Quando Kazan Kajiya foi esterilizada voluntariamente, ela acredita que “deu o dedo médio” à sociedade patriarcal japonesa que há muito a empurrava para a maternidade e que agora está a atacar uma lei que limita o direito da mulher de controlar o seu corpo.
Kagia, de 29 anos, que nunca quis ter filhos, disse à AFP que num país que sofre com o envelhecimento da população e é obcecado por uma baixa taxa de natalidade, presumia-se que as mulheres que queriam tornar-se inférteis “não existem”.
Ela, juntamente com outras quatro mulheres, está agora a desafiar a constitucionalidade da lei de “protecção da maternidade” de décadas, que está entre as leis mais restritivas do mundo quando se trata de esterilização. O veredicto deste julgamento histórico, intitulado “A maternidade não é o propósito do meu corpo”, deverá ser emitido na próxima semana.
A lei exige que uma mulher tenha vários filhos e a sua saúde esteja ameaçada, ou que a gravidez represente um risco vital, para que seja esterilizada. Mesmo neste caso, é necessário o consentimento da esposa.
Portanto, os médicos não podem operar mulheres jovens saudáveis como Kagia, que foi aos Estados Unidos aos 27 anos para remover as trompas de falópio: “absolutamente não” à ideia de tratá-la como uma “incubadora em formação”.
Segundo ela, a lei mostra que o governo “se opõe veementemente à concessão da liberdade de cessação da sua capacidade reprodutiva às mulheres que não cumpriram o seu dever de gerar vários filhos para a nação”.
Quando criança, disseram-lhe que o revestimento do seu útero era como a “cama do bebé” e que as dores menstruais a preparavam para o parto. “Senti como se tivesse sido empurrada para dentro de um trem para a maternidade”, diz ela.
A operação deu-lhe a sensação de ter “saltado do comboio”: “Não somos úteros, somos seres humanos”.
“autodeterminação”
A advogada Michiko Kamichi explica à AFP que a lei, que data de 1940, quando as mulheres eram consideradas recursos demográficos, “na verdade trata todas as mulheres férteis como potenciais corpos de maternidade”.
A obrigação de consentimento conjugal, na sua opinião, mostra que “as mulheres não são vistas como seres independentes e capazes de autodeterminação”. O apelo visa reconhecer o direito constitucional à liberdade corporal e colocar a esterilização no mesmo patamar da cirurgia plástica ou da tatuagem.

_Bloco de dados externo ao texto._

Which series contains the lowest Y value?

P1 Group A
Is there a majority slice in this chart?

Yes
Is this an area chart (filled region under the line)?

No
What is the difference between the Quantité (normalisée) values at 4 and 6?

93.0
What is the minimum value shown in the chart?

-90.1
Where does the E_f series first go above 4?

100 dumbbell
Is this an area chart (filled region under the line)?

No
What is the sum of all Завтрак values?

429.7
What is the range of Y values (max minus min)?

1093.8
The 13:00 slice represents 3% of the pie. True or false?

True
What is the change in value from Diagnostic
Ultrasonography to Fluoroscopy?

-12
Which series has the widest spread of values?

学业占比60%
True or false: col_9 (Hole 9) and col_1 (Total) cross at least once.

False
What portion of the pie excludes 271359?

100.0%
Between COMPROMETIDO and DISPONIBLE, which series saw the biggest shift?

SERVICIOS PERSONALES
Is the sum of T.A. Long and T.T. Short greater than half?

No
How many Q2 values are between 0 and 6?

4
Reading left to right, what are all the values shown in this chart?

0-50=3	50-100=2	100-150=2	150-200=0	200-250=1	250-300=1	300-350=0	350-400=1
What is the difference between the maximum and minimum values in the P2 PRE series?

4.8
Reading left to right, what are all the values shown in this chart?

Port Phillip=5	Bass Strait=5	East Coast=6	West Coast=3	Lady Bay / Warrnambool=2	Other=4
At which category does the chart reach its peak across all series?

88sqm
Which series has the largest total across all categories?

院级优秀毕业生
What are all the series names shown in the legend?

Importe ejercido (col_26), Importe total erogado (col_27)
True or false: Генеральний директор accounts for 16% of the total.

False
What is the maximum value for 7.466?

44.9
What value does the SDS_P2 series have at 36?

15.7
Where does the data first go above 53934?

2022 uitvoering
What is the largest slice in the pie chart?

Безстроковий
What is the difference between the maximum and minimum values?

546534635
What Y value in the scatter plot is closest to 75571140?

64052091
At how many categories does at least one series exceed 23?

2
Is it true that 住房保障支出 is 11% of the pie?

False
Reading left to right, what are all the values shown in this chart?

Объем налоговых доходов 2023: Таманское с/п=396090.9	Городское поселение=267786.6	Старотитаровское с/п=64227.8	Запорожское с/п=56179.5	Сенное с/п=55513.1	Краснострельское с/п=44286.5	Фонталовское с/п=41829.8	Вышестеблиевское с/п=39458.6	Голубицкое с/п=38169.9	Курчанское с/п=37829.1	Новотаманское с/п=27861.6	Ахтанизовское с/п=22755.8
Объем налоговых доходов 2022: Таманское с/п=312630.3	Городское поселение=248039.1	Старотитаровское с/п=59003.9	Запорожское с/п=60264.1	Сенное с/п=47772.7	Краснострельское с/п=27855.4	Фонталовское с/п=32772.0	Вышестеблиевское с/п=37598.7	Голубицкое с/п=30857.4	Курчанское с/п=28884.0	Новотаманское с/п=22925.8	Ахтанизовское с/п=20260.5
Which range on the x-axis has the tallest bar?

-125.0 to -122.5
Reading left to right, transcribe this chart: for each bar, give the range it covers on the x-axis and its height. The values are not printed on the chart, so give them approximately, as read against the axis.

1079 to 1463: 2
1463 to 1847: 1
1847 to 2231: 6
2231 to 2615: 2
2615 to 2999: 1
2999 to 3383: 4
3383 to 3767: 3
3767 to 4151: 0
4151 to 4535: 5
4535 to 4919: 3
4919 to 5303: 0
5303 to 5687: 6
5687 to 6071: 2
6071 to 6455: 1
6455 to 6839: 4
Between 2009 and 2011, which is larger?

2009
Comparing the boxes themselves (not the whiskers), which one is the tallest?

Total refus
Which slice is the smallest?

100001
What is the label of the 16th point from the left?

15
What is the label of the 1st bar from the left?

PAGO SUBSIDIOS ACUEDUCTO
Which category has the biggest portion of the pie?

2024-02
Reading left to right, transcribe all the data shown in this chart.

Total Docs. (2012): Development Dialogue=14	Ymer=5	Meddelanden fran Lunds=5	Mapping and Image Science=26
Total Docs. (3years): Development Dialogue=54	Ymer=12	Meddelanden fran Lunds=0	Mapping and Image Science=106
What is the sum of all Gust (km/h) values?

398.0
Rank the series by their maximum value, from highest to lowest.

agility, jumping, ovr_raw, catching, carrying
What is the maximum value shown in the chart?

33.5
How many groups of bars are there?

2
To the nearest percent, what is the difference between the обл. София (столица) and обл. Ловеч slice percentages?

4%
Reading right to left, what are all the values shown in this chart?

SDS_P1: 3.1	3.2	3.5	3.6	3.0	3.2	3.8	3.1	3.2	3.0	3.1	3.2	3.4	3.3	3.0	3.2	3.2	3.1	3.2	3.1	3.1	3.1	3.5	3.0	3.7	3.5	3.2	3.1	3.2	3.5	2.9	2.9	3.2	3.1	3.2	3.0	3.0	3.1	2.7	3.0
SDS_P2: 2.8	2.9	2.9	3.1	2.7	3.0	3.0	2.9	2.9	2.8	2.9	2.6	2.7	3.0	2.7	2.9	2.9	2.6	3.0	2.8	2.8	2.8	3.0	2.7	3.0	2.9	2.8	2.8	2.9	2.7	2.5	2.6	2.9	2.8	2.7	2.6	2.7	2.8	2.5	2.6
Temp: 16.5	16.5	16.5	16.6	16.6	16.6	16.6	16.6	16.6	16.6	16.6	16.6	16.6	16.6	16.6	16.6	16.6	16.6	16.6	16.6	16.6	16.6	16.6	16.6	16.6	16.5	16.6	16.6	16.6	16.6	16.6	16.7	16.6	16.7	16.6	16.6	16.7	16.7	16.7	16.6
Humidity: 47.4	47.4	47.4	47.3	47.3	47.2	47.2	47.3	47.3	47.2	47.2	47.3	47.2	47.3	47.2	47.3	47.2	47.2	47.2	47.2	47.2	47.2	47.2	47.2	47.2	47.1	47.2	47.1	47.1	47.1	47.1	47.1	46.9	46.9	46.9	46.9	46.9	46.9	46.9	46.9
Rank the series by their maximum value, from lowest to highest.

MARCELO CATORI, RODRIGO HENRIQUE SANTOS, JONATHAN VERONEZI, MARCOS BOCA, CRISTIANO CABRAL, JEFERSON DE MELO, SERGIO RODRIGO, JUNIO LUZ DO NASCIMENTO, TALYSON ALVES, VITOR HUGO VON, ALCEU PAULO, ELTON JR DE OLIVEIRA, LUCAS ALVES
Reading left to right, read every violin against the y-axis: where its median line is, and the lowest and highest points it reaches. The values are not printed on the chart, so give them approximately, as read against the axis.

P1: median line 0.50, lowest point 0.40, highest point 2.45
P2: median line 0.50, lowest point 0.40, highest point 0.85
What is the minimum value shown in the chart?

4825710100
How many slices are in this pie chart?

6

Esta aversão, a pressão social sobre a maternidade e a necessidade de contracepção segura unem as demandantes.
De acordo com um estudo da EngenderHealth citado na denúncia, mais de 70 países permitem explicitamente a esterilização como método contraceptivo. O Japão é um dos oito países que o proíbem para esse fim.
No Japão, os preservativos continuam a ser a forma mais comum de contracepção. Apenas 0,5% das mulheres optam pela esterilização e 2,7% usam pílulas anticoncepcionais, que são caras. Não existem injeções ou implantes para prevenir a gravidez.
As operações de vasectomia para homens também exigem o consentimento do marido, mas esta regra raramente é aplicada e as clínicas a exibem abertamente, segundo os ativistas.
“Incompleto sem maternidade”
No entanto, o governo defende o sistema actual alegando proteger as mulheres de “arrependimentos futuros”. Ele disse ao tribunal de Tóquio que, dada a natureza “irreversível” da esterilização, as restrições “garantem àqueles que estão considerando uma operação o seu direito de decidir se querem ter filhos ou não”.
“O mito de que as mulheres ficam incompletas sem a maternidade persiste”, diz Kamichi.
Outra denunciante, Rina Sato (pseudônimo), de 26 anos, é romântica e assexuada, descartando completamente o casamento e a maternidade. “Para mim, o parto está associado ao romance heterossexual, por isso este trabalho não tem lugar na minha sexualidade”, diz ela. Portanto, a única possibilidade de ela engravidar é o estupro. “Forçar-me a permanecer fértil seria como dizer-me para aceitar os riscos da violência sexual.”
Agora dona Kagia é casada com um americano que respeita sua escolha e não se arrepende da operação, que a deixou com apenas algumas cicatrizes. Mas às vezes ela se pergunta se o Japão não a levou tão longe.
“Se eu tivesse nascido num país onde as mulheres tivessem os mesmos direitos que os homens, provavelmente não teria permitido que estas incisões fossem feitas.”